In the end, she chose her words with care. ‘My husband is eleven years Kitto’s senior, and you must recall that he was absent for most of Kitto’s life, first at sea under my father’s command, and then later in the army. They have no shared childhood, and it’s very difficult to remain on the sort of pedestal on which an unhappy child will place a glamorous older brother seen only occasionally. Lord Lamorna became Kitto’s guardian at a trying time, and when he was at a particularly trying age.’
‘Oh, I do understand,’ Dorothea said. ‘Too old to really enjoy being a child, and too young to go on the town, with a fit of the sullens every five minutes. The army is r
eally the best place for youths of that age, when education is not a possibility.’
‘I entirely agree.’ Hester wondered just how much Dorothea knew about Kitto: he’d been expelled from Eton, and then almost hanged twice during the French Occupation for insurrection against the Napoleonic authorities then in control. Yes, Kitto had been more than capable of the youthful fits of melodrama Dorothea spoke of – slamming doors and hostile speechlessness – but he’d also been equally adept at laying gunpowder. Hester smiled. ‘I’m happy to hear he’s been a success in St Petersburg, although I confess it’s hard to imagine him in a ballroom. In my mind, he’s still collecting grasshoppers and keeping ants in a bottle.’
‘Well, if they can be brought to discussion, Lord Lamorna might wish to drop a hint in Captain Helford’s ear about Countess Tatyana Orlova,’ Dorothea said, now looking directly across the table at Hester. ‘She’s quite the Petersburg society hostess, but one does hear that some of her closest associates have links to the Green Lamp.
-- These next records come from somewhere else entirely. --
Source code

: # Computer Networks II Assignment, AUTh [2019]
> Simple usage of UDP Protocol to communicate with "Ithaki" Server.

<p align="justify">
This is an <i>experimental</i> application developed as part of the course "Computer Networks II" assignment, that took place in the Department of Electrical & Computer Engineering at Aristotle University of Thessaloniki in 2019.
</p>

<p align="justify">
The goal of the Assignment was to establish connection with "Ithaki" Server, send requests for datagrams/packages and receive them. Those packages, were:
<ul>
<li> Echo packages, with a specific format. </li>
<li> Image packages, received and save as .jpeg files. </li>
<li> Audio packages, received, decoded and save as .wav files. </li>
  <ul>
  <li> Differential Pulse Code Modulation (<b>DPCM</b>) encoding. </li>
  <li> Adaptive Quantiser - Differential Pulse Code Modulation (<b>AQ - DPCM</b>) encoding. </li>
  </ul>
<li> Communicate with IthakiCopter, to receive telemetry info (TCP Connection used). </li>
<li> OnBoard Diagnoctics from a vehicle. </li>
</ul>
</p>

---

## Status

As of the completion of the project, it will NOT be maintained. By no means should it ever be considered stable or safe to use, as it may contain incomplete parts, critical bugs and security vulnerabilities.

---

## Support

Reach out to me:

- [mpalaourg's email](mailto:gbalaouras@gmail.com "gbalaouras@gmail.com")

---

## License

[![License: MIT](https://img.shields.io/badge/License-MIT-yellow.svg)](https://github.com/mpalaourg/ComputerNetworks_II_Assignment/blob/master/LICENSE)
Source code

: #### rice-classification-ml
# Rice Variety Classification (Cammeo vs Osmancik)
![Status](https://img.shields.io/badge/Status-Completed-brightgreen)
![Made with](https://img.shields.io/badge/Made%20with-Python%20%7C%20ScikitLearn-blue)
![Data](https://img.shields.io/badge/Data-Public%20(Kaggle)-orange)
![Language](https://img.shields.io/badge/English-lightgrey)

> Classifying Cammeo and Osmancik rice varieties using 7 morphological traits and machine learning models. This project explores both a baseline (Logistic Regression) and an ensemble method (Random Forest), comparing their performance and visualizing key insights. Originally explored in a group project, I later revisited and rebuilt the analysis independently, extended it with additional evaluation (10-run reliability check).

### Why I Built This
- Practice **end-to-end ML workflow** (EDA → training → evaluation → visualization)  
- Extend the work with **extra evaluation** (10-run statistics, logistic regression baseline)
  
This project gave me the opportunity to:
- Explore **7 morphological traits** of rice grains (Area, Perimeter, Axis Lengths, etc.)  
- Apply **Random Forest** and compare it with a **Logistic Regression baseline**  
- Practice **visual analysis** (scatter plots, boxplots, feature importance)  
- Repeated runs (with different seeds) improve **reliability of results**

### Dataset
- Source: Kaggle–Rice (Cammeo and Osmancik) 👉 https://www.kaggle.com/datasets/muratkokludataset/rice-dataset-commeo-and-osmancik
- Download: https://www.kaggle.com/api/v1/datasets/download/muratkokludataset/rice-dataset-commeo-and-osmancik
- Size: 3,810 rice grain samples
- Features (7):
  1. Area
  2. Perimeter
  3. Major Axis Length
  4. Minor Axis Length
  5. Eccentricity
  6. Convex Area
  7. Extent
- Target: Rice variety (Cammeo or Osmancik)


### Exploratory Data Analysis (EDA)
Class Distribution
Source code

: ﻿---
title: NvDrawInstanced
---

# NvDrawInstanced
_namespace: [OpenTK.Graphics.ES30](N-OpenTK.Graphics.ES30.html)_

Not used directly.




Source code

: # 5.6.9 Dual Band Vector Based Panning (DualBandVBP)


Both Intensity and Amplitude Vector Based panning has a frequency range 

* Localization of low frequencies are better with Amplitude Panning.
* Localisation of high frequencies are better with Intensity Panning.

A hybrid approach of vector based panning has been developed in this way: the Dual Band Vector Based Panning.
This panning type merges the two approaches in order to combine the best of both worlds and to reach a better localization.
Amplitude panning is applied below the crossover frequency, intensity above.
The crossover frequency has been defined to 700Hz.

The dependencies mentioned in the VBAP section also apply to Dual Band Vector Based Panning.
I’ve known her for years, of course – we were educated at the convent together – and Tatyana’s star is so ascendant at the moment that no gossip seems able to touch her, but these things can change so rapidly.’
‘The Green Lamp?’ Hester let the question hang between them.
‘A most insalubrious organisation – poets and silly, romantic young revolutionaries questioning the power of the tsar himself,’ Dorothea went on. ‘I do realise that in England you are still without a monarch, and that parliament exercised some powers here even before Napoleon’s fool of a brother executed the regent, but you must understand that in Russia even the mildest hint of such views is abhorrent. The tsar rules as our father, but the Green Lamp question the legitimacy of his power at every turn. If it were only emancipation of the serfs they wanted, one might reason with them – as if we could survive without indentured labour in a country the size of Russia! – but more than that, it’s said they plan to actually kill the tsar.’